对于 list 和 tuple 等 Python 有序容器，类型是通过其元素的类型来参数化的；例如，[1, 2] 的类型是 ListTraceType<LiteralTraceType<1>, LiteralTraceType<2>>，[2, 1] 的类型是 ListTraceType<LiteralTraceType<2>, LiteralTraceType<1>>，两者不同。
对于 dict 等 Python 映射，类型也是从相同的键到值类型而不是实际值的映射。例如，{1: 2, 3: 4} 的类型为 MappingTraceType<<KeyValue<1, LiteralTraceType<2>>>, <KeyValue<3, LiteralTraceType<4>>>>。但是，与有序容器不同的是，{1: 2, 3: 4} 和 {3: 4, 1: 2} 具有等价的类型。
对于实现 __tf_tracing_type__ 方法的 Python 对象，类型为该方法返回的任何内容
对于任何其他 Python 对象，类型是通用的 TraceType，匹配过程如下：
- 首先，它检查该对象与先前跟踪中使用的对象是否相同（使用 id() 或 is）。请注意，如果对象已更改，这仍然会匹配，因此如果您使用 Python 对象作为 tf.function 参数，最好使用不可变对象。
- 接下来，它检查该对象是否等于先前跟踪中使用的对象（使用 python ==）。
请注意，此过程仅保留对象的弱引用，因此仅在对象处于范围内/未被删除时有效。）

注：TraceType 基于 Function 输入参数，因此仅对全局变量和自由变量进行更改将不会创建新的跟踪记录。有关处理 Python 全局变量和自由变量的建议做法，请参阅本部分。

控制回溯

回溯即 Function 创建多个跟踪记录的过程，可以确保 TensorFlow 为每组输入生成正确的计算图。但是，跟踪非常消耗资源！如果 Function 为每一次调用都回溯新的计算图，您会发现代码的执行速度远不如不使用 tf.function 时快。

要控制跟踪行为，可以采用以下技巧：

将固定的 `input_signature` 传递给 `tf.function`

In [ ]:

@tf.function(input_signature=(tf.TensorSpec(shape=[None], dtype=tf.int32),))
def next_collatz(x):
  print("Tracing with", x)
  return tf.where(x % 2 == 0, x // 2, 3 * x + 1)

print(next_collatz(tf.constant([1, 2])))
# You specified a 1-D tensor in the input signature, so this should fail.
with assert_raises(TypeError):
  next_collatz(tf.constant([[1, 2], [3, 4]]))

# You specified an int32 dtype in the input signature, so this should fail.
with assert_raises(TypeError):
  next_collatz(tf.constant([1.0, 2.0]))

使用未知维度以获得灵活性

由于 TensorFlow 根据其形状匹配张量，因此，对于可变大小输入，使用 None 维度作为通配符可以让 Function 重复使用跟踪记录。
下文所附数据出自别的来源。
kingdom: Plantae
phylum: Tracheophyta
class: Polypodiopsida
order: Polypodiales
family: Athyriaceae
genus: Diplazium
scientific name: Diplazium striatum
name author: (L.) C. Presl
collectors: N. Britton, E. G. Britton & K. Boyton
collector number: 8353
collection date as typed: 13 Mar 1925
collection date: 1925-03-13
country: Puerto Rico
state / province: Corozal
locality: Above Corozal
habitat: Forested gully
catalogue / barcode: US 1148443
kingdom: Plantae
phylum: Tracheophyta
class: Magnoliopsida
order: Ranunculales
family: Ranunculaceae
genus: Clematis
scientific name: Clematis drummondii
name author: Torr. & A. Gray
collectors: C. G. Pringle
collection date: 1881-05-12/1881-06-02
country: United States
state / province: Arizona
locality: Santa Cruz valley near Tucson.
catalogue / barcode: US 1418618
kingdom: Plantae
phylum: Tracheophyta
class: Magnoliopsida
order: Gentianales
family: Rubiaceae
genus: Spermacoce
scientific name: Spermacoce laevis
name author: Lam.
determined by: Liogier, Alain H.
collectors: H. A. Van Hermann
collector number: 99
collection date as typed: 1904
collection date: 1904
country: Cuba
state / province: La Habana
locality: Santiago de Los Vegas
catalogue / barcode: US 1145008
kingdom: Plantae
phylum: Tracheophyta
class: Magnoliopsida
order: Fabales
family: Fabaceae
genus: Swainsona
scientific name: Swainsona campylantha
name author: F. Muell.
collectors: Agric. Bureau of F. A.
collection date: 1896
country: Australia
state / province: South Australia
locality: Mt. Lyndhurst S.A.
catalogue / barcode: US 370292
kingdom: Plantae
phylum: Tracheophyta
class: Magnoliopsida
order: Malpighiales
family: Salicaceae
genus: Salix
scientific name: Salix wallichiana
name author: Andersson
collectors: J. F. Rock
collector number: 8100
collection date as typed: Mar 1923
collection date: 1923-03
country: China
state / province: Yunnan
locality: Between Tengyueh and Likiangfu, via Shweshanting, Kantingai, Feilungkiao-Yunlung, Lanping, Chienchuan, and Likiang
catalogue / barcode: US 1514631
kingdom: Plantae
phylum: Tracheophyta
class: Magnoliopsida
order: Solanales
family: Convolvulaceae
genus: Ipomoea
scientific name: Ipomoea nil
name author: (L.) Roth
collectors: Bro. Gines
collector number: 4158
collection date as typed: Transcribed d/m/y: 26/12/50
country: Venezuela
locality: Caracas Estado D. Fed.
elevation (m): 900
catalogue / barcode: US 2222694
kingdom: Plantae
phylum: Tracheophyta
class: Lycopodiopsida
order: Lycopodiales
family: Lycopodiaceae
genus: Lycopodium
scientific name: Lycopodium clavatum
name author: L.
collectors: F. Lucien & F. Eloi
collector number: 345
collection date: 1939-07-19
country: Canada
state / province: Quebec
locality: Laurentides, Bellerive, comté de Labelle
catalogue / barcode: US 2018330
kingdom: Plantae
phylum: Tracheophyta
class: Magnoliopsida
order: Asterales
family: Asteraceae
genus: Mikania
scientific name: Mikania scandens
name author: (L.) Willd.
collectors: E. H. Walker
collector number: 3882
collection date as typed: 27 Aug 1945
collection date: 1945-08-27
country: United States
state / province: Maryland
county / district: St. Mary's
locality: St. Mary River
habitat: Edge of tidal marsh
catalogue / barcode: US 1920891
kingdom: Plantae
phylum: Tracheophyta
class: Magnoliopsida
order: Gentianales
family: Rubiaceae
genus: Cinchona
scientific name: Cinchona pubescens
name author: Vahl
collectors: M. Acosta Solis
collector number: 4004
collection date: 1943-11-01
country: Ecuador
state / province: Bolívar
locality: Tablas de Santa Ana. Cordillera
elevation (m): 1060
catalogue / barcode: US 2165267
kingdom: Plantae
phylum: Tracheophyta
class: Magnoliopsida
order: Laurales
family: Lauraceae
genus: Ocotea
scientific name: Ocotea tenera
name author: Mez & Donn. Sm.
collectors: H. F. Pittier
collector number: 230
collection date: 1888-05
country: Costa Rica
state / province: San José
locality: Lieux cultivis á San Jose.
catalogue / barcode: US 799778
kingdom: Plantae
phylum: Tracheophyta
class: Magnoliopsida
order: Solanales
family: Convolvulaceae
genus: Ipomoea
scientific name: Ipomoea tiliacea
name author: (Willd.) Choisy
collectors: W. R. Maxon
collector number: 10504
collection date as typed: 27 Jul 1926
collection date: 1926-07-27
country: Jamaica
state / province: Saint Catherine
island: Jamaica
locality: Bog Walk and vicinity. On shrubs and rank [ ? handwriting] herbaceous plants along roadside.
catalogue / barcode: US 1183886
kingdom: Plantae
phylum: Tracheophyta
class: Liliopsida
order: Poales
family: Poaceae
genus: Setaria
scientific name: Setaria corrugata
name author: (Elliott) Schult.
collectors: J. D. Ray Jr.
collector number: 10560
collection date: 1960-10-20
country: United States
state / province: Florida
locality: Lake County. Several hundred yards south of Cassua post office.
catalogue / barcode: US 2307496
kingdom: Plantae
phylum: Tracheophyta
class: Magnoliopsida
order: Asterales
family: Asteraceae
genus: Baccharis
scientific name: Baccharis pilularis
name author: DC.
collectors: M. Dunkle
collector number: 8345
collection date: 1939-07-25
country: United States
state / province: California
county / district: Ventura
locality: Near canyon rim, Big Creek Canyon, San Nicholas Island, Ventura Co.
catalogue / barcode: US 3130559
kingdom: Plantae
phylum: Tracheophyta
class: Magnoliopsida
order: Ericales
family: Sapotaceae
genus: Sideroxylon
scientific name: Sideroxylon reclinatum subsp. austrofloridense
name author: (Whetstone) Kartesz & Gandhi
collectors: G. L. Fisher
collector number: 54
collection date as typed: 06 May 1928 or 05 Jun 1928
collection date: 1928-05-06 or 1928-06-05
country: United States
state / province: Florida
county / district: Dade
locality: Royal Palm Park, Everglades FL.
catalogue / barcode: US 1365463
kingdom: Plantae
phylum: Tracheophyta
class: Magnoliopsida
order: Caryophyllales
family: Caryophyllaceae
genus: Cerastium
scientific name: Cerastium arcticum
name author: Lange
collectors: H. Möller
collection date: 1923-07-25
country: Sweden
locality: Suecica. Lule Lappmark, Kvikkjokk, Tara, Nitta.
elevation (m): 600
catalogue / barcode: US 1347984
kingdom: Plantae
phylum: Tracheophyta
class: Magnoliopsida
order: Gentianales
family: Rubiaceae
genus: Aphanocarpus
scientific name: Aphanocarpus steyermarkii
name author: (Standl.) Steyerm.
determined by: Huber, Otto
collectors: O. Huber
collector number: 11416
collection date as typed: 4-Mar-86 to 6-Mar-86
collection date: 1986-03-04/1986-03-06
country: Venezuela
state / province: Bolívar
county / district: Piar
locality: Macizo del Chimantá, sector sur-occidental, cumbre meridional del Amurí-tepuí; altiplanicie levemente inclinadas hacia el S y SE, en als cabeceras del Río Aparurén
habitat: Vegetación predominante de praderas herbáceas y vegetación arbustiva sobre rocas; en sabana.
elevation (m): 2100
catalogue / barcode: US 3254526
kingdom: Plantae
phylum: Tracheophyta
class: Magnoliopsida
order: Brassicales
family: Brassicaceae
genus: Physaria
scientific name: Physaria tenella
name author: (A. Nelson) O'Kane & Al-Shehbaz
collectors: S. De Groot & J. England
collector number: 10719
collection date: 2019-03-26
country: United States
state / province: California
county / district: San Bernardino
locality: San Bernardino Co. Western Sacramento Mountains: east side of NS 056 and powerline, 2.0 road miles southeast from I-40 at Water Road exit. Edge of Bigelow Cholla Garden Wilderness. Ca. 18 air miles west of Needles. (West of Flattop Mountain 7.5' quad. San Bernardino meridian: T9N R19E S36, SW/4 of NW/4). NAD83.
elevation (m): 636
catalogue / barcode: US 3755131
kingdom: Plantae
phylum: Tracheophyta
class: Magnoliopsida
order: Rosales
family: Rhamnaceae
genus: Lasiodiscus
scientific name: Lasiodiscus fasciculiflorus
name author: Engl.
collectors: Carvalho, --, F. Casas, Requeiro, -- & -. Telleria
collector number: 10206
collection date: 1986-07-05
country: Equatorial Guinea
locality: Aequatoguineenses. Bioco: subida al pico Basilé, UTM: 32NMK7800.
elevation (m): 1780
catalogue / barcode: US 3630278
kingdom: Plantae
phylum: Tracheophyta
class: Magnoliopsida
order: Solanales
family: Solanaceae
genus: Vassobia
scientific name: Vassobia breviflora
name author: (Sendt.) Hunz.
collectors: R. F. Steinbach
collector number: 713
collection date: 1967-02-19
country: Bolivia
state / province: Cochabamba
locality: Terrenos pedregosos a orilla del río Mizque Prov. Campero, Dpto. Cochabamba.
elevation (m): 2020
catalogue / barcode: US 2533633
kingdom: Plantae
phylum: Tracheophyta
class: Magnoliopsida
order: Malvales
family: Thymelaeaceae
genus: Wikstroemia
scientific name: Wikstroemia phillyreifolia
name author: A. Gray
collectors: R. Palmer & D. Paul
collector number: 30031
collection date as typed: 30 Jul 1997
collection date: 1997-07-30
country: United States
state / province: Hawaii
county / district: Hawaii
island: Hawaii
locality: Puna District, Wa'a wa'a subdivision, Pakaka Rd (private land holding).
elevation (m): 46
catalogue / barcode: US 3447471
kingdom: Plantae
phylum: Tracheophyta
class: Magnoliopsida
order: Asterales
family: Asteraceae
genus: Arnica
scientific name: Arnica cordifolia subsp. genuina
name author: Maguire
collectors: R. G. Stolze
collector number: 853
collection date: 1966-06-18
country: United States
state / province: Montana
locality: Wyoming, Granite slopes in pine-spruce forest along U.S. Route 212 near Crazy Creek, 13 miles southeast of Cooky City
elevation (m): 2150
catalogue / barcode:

对于每个批次，如果有不同长度的序列或不同大小的图像，则会出现可变大小输入（请参阅 Transformer 和 Deep Dream 教程了解示例）。

In [ ]:

@tf.function(input_signature=(tf.TensorSpec(shape=[None], dtype=tf.int32),))
def g(x):
  print('Tracing with', x)
  return x

# No retrace!
print(g(tf.constant([1, 2, 3])))
print(g(tf.constant([1, 2, 3, 4, 5])))

传递张量而不是 Python 文字

通常，Python 参数用于控制超参数和计算图构造，例如 num_layers=10、training=True 或 nonlinearity='relu'。所以，如果 Python 参数改变，则有必要回溯计算图。

但是，Python 参数有可能并未用于控制计算图构造。在这些情况下，Python 值的改变可能触发非必要的回溯。例如，在此训练循环中，AutoGraph 会动态展开。尽管有多个跟踪，但生成的计算图实际上是相同的，所以没有必要进行回溯。

In [ ]:

def train_one_step():
  pass

@tf.function
def train(num_steps):
  print("Tracing with num_steps = ", num_steps)
  tf.print("Executing with num_steps = ", num_steps)
  for _ in tf.range(num_steps):
    train_one_step()

print("Retracing occurs for different Python arguments.")
train(num_steps=10)
train(num_steps=20)

print()
print("Traces are reused for Tensor arguments.")
train(num_steps=tf.constant(10))
train(num_steps=tf.constant(20))

如果需要强制执行回溯，可以创建一个新的 Function。单独的 Function 对象肯定不会共享跟踪记录。

In [ ]:

def f():
  print('Tracing!')
  tf.print('Executing')

tf.function(f)()
tf.function(f)()

使用跟踪协议

在可能的情况下，您应当首选将 Python 类型转换为 tf.experimental.ExtensionType。此外，ExtensionType 的 TraceType 是与其关联的 tf.TypeSpec。因此，如果需要，您只需重写默认的 tf.TypeSpec 即可控制 ExtensionType 的 Tracing Protocol。请参阅扩展程序类型指南中的自定义 ExtensionType 的 TypeSpec部分以了解详情。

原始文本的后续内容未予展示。